Official data due on Tuesday is expected to show that economic growth eased to 7.4 percent in 2014, the weakest since 1990. The government target was about 7.5 percent growth.

Gross domestic product is forecast to grow 7.1 percent in the fourth quarter, the slowest expansion since the first three months of 2009. The economy expanded 7.3 percent in the third quarter.

The National Bureau of Statistics is also scheduled to release industrial output, retail sales and urban fixed asset investment data on Tuesday.

The World Bank last week said China is undergoing a carefully managed slowdown. The lender forecast the country's economic growth to ease to a still-robust 7.1 percent in 2015, 7 percent in 2016 and 6.9 percent in 2017.

Economic data suggests that banks have reduced lending and falling house prices dragged the property market lower. Beijing has attempted to shift its reliance from investment and credit to domestic consumption.

In November, China's central bank cut its key interest rate by 40 basis points to 5.6 percent, which was the first reduction in more than two years, in a bid to boost sagging growth momentum.

House prices continued to decline in almost all major Chinese cities in December, data compiled by the NBS revealed Sunday. Compared to November, prices decreased in 66 cities, remained stable in 3 and increased in one out of the 70 cities surveyed by the agency.
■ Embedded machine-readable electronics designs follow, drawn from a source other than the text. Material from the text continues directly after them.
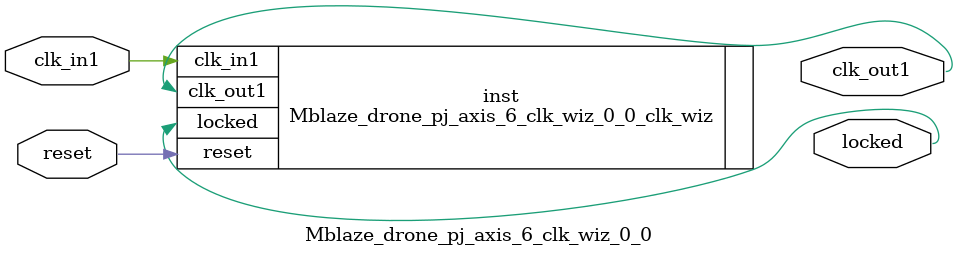
<source format=v>


`timescale 1ps/1ps

(* CORE_GENERATION_INFO = "Mblaze_drone_pj_axis_6_clk_wiz_0_0,clk_wiz_v6_0_4_0_0,{component_name=Mblaze_drone_pj_axis_6_clk_wiz_0_0,use_phase_alignment=true,use_min_o_jitter=false,use_max_i_jitter=false,use_dyn_phase_shift=false,use_inclk_switchover=false,use_dyn_reconfig=false,enable_axi=0,feedback_source=FDBK_AUTO,PRIMITIVE=MMCM,num_out_clk=1,clkin1_period=10.000,clkin2_period=10.000,use_power_down=false,use_reset=true,use_locked=true,use_inclk_stopped=false,feedback_type=SINGLE,CLOCK_MGR_TYPE=NA,manual_override=false}" *)

module Mblaze_drone_pj_axis_6_clk_wiz_0_0 
 (
  // Clock out ports
  output        clk_out1,
  // Status and control signals
  input         reset,
  output        locked,
 // Clock in ports
  input         clk_in1
 );

  Mblaze_drone_pj_axis_6_clk_wiz_0_0_clk_wiz inst
  (
  // Clock out ports  
  .clk_out1(clk_out1),
  // Status and control signals               
  .reset(reset), 
  .locked(locked),
 // Clock in ports
  .clk_in1(clk_in1)
  );

endmodule

</source>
House prices in Beijing dropped 0.2 percent and fell 0.3 percent in Shanghai.

In December, overall bank lending declined sharply to CNY 697.3 billion and money supply growth slowed marginally.

Recent progress made towards curbing the rise of China's credit-to-GDP ratio is likely to slow going forward as it becomes more difficult to continue to rein in credit without undermining growth, economists at Capital Economics said.